Legislation making age discrimination unlawful was introduced to the UK in 2006 and was later also incorporated into the Equality Act 2010. Age discrimination happens when somebody is unfairly disadvantaged for reasons, which cannot be objectively justified, relating to their age. It can:
- Adversely affect anybody and their employment opportunities, regardless of how old they are.
- Result in failure to consider skill-based abilities, potential and experience in the workplace.
- Result in significant legal costs, compensation, and settlements paid to avoid defending expensive discrimination claims.
Life expectancy is increasing by the equivalent of five hours per day according to TEAN experts in age and employment in the UK. When we consider this over the course of one year that’s almost three months a year; there’s no denying that we are living longer.
The pension age is also rising which means that we are also working longer and TEAN have suggested that by 2020 a third of the UK’s workforce will be over 50.
SMEs are at risk
However, small to medium enterprises (SMEs) are putting their growth and development at risk by failing to adapt to the quickly changing workforce. Almost half of SMEs admit to having no activities in place to ensure they have access to skilled and diverse people of all ages.
An ageing population is aggregating an increasingly age diverse labour market, but few small businesses are doing enough to appeal to workers of different ages in order to benefit from the diversity they offer.
This information materialises due to the latest study by the professional body for HR, CIPD, which explores the benefits of age diversity in an SME environment by gathering the views of almost 600 senior decision makers in SMEs across the UK.
Age diversity is essential
It also found that small businesses on the whole believe that a diverse workforce benefits a business with not only improved knowledge sharing, but that it also brings better problem solving skills and more enhanced customer service.
Older workers were also seen in an extremely positive light – nine out of ten SMEs said they have a valuable contribution to make. Only a small percentage saw no benefits at all.

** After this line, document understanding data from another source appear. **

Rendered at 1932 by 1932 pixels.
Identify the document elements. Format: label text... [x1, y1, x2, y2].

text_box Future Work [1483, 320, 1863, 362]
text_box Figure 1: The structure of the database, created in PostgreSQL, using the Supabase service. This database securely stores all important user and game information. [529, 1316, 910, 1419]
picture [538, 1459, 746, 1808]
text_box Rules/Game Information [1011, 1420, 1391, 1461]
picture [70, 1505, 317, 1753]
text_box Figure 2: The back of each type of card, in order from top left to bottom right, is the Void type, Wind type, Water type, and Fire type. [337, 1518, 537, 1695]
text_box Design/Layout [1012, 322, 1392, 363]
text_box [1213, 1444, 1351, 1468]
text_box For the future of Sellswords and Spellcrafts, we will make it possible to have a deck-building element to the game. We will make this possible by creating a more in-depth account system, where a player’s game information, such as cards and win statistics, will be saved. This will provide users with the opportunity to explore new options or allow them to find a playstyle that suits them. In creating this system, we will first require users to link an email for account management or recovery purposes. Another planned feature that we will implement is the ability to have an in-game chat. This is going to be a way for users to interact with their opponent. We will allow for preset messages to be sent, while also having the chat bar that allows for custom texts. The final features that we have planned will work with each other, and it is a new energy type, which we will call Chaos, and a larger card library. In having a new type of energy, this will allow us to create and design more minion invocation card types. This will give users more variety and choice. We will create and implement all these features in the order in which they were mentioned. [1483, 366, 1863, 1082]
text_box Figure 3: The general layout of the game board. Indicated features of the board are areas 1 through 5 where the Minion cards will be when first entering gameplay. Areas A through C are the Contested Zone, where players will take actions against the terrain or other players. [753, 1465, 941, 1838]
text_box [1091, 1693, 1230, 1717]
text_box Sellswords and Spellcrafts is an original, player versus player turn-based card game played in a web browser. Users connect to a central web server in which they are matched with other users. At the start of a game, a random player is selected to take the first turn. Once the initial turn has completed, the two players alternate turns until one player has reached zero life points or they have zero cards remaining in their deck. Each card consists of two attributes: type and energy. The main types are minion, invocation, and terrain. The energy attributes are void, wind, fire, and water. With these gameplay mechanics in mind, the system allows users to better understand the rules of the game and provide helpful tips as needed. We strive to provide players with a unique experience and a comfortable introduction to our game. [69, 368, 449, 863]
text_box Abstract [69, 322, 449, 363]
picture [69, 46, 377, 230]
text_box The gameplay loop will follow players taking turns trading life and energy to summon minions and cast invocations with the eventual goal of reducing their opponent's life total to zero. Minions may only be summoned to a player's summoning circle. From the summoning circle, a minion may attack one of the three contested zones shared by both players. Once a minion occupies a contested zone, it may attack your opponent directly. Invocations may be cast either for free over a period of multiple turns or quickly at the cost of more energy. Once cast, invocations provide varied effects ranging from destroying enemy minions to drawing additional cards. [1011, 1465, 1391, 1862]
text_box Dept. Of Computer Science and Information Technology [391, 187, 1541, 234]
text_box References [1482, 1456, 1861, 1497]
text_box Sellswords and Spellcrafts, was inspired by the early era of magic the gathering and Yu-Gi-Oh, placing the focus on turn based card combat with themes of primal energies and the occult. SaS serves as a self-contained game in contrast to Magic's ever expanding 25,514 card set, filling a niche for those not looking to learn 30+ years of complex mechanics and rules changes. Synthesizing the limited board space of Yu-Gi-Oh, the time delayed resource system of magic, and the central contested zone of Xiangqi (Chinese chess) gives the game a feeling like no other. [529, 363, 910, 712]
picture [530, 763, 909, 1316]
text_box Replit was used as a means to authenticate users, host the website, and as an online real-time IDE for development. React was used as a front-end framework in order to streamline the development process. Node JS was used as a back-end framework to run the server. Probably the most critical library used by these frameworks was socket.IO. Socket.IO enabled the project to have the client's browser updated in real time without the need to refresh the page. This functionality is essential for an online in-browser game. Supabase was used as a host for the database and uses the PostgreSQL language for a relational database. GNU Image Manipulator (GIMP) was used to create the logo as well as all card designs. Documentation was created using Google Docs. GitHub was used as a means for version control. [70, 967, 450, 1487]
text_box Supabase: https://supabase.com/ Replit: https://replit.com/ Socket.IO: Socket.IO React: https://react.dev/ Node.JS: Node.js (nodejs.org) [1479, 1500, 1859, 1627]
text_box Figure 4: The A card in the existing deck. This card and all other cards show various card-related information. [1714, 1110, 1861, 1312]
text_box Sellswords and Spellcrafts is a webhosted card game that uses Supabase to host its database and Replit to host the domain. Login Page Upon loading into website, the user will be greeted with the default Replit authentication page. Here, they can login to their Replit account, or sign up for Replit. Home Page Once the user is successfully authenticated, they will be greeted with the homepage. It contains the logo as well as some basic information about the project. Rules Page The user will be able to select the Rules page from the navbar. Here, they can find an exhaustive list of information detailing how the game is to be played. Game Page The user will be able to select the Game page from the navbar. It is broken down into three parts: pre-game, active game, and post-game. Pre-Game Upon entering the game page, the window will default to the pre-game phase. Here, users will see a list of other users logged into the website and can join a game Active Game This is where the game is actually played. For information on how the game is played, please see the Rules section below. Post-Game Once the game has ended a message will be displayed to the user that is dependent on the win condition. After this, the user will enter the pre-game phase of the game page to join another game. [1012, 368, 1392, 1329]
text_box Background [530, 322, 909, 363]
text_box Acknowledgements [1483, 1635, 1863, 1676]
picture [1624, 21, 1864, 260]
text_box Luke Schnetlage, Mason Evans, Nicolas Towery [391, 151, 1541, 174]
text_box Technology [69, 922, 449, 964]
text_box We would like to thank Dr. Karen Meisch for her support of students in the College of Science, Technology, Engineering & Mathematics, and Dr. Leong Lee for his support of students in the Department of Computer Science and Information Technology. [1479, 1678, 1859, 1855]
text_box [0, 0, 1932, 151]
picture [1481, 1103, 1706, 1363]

Public policy advisor at CIPD, Dianah Worman, said: “Our research into age diversity in SMEs paints a largely positive picture. It’s good to see that small businesses, just like their large business peers, clearly see the benefits of an age diverse workforce.”
Despite the benefits of a diverse workforce the research shows that SMEs are not doing as much as they could to attract, recruit and support workers of diverse ages.
While SMEs believe that training older employees is a good return on their investment, there are other areas where they need to improve their offering to ensure that they can support more mature employees.
Too young to manage?
It’s not just the elderly who are under fire as the survey also found that almost half of SMEs believe that young managers struggle to manage them.
That being said, age discrimination effects mature workers most with 60% of those SMEs surveyed acknowledging that they have never recruited mature workers over the age of 65. This may also explain why only 5% of workers in UK SMEs fall into the 65+bracket.
Worman added: “Some are working hard to cater for different workers of different ages but, on the whole, we found that small businesses have a lot more to do if they are to tap into the full range of benefits of an age diverse workforce can bring.
“Employers are currently missing a trick by not offering flexible working to all employees and by not adapting to the changing needs of a changing workforce.